For two years, Argentina’s biggest business groups kept quiet as President Javier Milei dismantled trade barriers, slashed government spending, and let a wave of imports sweep through the economy. That silence ended this week. The Unión Industrial Argentina, the country’s most powerful industrial lobby, issued its firmest public challenge to the government since Milei took office, declaring that “without industry there is no nation” and warning that manufacturers face a “critical situation.”
The statement came in direct response to Milei‘s March 1 speech opening the congressional session, in which he called leading industrialists “corrupt” and described them as “zoo hunters” — creatures incapable of surviving outside a protected enclosure. He singled out specific executives, giving Techint’s Paolo Rocca the nickname “Chatarrín” and tire-maker FATE’s Javier Madanes Quintanilla the moniker “Gomita,” after the latter announced the closure of a major plant.
Two Lobbies, One Message
The UIA’s communiqué, quoting 19th-century President Carlos Pellegrini, acknowledged the government’s progress on fiscal balance, inflation reduction, and structural reforms. But it stressed that the transition to an open economy “is not homogeneous or immediate” and that many companies, especially small and medium enterprises, are enduring low activity, heavy tax burdens, scarce financing, and falling employment. It noted that Argentine industry accounts for 19% of GDP, 27% of national tax revenue, and roughly 1.2 million direct formal jobs, with another 2.4 million employed indirectly across supply chains.

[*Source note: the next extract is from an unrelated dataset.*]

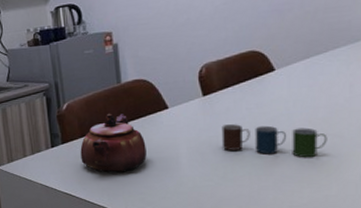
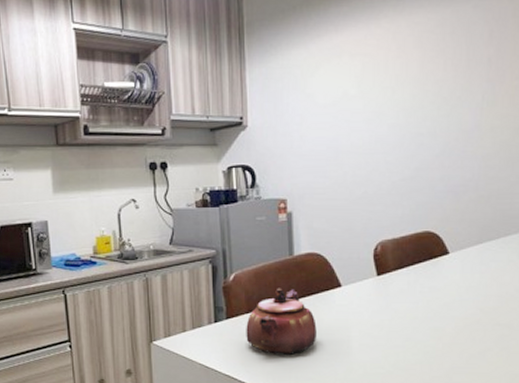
cup: present [221,124,328,158] -> none [394,308,498,349]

The Asociación Empresaria Argentina, which represents the country’s largest corporations, issued a more measured statement the same day. While praising fiscal consolidation and calling for further tax cuts, it called for “constructive and respectful dialogue between the government and the private sector” — language that appeared to respond directly to Milei’s personal attacks on business leaders.

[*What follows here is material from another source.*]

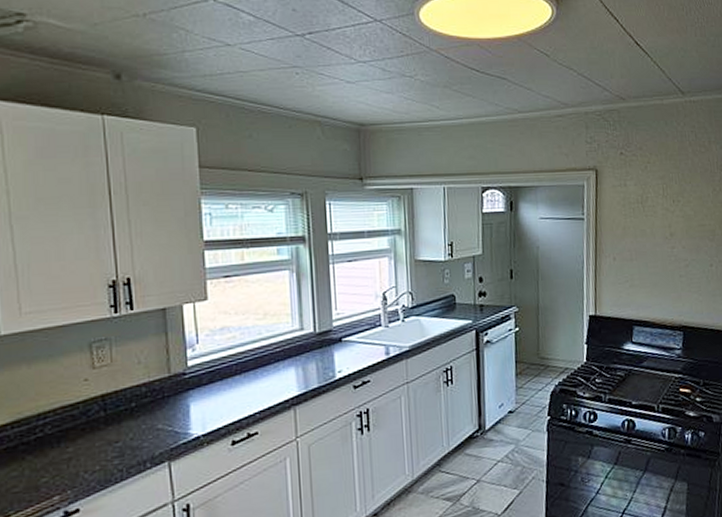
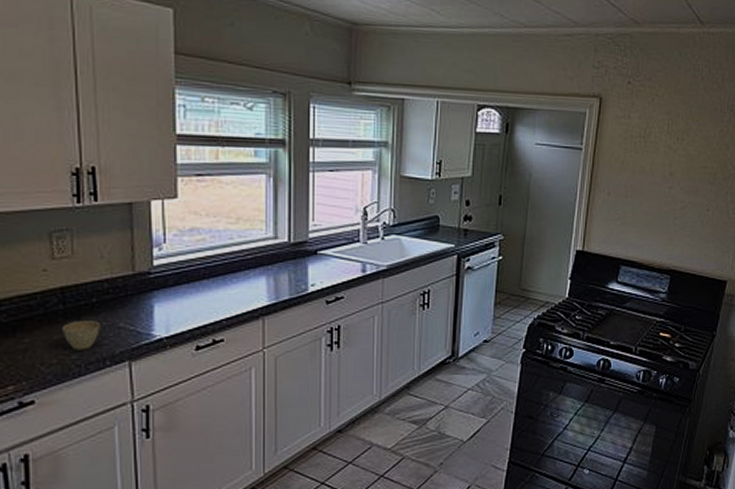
cup: none [104,424,140,455] -> present [63,321,100,350]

The Numbers Behind the Anger
The backdrop to the clash is stark. An estimated 21,900 companies have closed during Milei’s two years in office, driven by trade liberalization and a collapse in domestic demand. Imports rose 24.7% in 2025, mostly from Brazil and China. Industrial output contracted for six consecutive months through December, and capacity utilization fell to 53.8%. While the broader economy grew 4.4% last year — after contracting in both 2023 and 2024 — the recovery was concentrated in mining, agriculture, and financial services, sectors that employ relatively few workers.
UIA president Martín Rappallini said the country is going through “a very complex process” and that industry wants to be part of the new economic stage, not discarded by it. He highlighted the particular distress of northern provinces, where purchasing power is the lowest in the country and private-sector employment is scarce.
The Government Doubles Down
Economy Minister Luis Caputo showed no sign of conciliation. Speaking at a Fundación Mediterránea event the same day, he dismissed the protectionist model as “prebendary and corrupt” and argued that shielding inefficient producers forces consumers to buy inferior goods at higher prices. He compared the old industrial policy to “hunting in a zoo” where manufacturers had no incentive even to “buy a rifle with a telescopic sight.”
A Fragile Alliance Fractures
The rupture is significant because big business had been one of Milei’s most reliable constituencies. Rappallini himself had participated in the president’s Pacto de Mayo that produced the labor reform. The FATE closure broke the truce: Madanes Quintanilla shut the plant hours before congress approved the reform, and Milei took it as a personal betrayal. What followed was the first serious confrontation between the government and organized industry — a signal that the political cost of Argentina’s radical trade opening is beginning to exceed what even its corporate supporters are willing to absorb in silence.